Your goal:
Please repeat only the lines below starting at the line that holds "It has been verified" and ending at the line that holds "decorative vase (select_region(188, 230, 205, 262))", exactly, with both of those lines included and every picture omitted.

Material to process:
# # #

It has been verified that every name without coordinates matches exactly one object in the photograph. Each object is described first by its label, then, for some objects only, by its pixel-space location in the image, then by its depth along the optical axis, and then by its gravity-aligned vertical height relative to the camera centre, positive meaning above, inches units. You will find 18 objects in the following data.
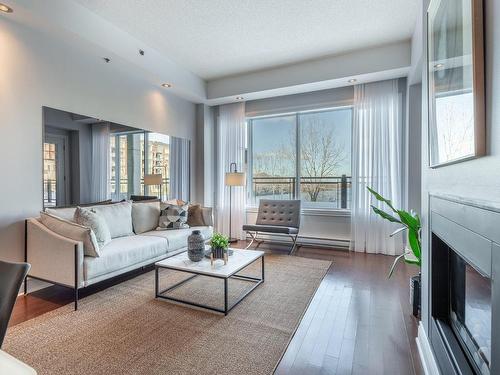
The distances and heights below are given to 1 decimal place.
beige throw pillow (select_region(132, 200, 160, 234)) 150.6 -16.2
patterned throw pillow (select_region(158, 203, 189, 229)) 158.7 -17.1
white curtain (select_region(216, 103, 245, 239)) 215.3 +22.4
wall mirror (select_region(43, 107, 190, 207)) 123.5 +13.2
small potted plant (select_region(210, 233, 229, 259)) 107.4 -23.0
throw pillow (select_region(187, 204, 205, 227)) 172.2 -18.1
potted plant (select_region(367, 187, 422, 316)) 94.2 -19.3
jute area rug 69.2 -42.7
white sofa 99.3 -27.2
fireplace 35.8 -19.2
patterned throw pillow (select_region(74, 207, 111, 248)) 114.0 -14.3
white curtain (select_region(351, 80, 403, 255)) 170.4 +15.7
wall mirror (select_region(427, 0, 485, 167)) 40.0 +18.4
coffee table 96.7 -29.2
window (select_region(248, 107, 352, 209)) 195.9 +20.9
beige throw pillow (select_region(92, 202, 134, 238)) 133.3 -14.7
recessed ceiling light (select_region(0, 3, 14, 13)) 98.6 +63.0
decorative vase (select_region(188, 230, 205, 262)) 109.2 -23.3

# # #

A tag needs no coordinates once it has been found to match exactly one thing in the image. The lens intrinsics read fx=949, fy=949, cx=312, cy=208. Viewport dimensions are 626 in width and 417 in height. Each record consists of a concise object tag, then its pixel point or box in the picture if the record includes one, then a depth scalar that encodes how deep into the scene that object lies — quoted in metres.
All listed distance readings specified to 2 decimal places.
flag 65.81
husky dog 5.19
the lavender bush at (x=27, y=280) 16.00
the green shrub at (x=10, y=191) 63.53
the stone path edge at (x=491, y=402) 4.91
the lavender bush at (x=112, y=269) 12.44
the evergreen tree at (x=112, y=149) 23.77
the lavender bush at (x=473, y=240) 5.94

# # #

Solution to the problem:
It has been verified that every name without coordinates matches exactly one object in the photograph. Each object is described first by its label, then, for some objects only, by its pixel-space location in the image, then by its depth along the optical axis, and then by its gravity-aligned vertical height relative to the camera centre, positive meaning above, inches units. You will find 18 objects in the following data.
The distances and heights below are given to 1 decimal place.
beige throw pillow (select_region(132, 200, 160, 234)) 150.6 -16.2
patterned throw pillow (select_region(158, 203, 189, 229)) 158.7 -17.1
white curtain (select_region(216, 103, 245, 239)) 215.3 +22.4
wall mirror (select_region(43, 107, 190, 207)) 123.5 +13.2
small potted plant (select_region(210, 233, 229, 259)) 107.4 -23.0
throw pillow (select_region(187, 204, 205, 227)) 172.2 -18.1
potted plant (select_region(367, 187, 422, 316)) 94.2 -19.3
jute area rug 69.2 -42.7
white sofa 99.3 -27.2
fireplace 35.8 -19.2
patterned throw pillow (select_region(74, 207, 111, 248)) 114.0 -14.3
white curtain (select_region(351, 80, 403, 255)) 170.4 +15.7
wall mirror (select_region(427, 0, 485, 167)) 40.0 +18.4
coffee table 96.7 -29.2
window (select_region(248, 107, 352, 209)) 195.9 +20.9
beige throw pillow (select_region(92, 202, 134, 238)) 133.3 -14.7
recessed ceiling light (select_region(0, 3, 14, 13)) 98.6 +63.0
decorative vase (select_region(188, 230, 205, 262)) 109.2 -23.3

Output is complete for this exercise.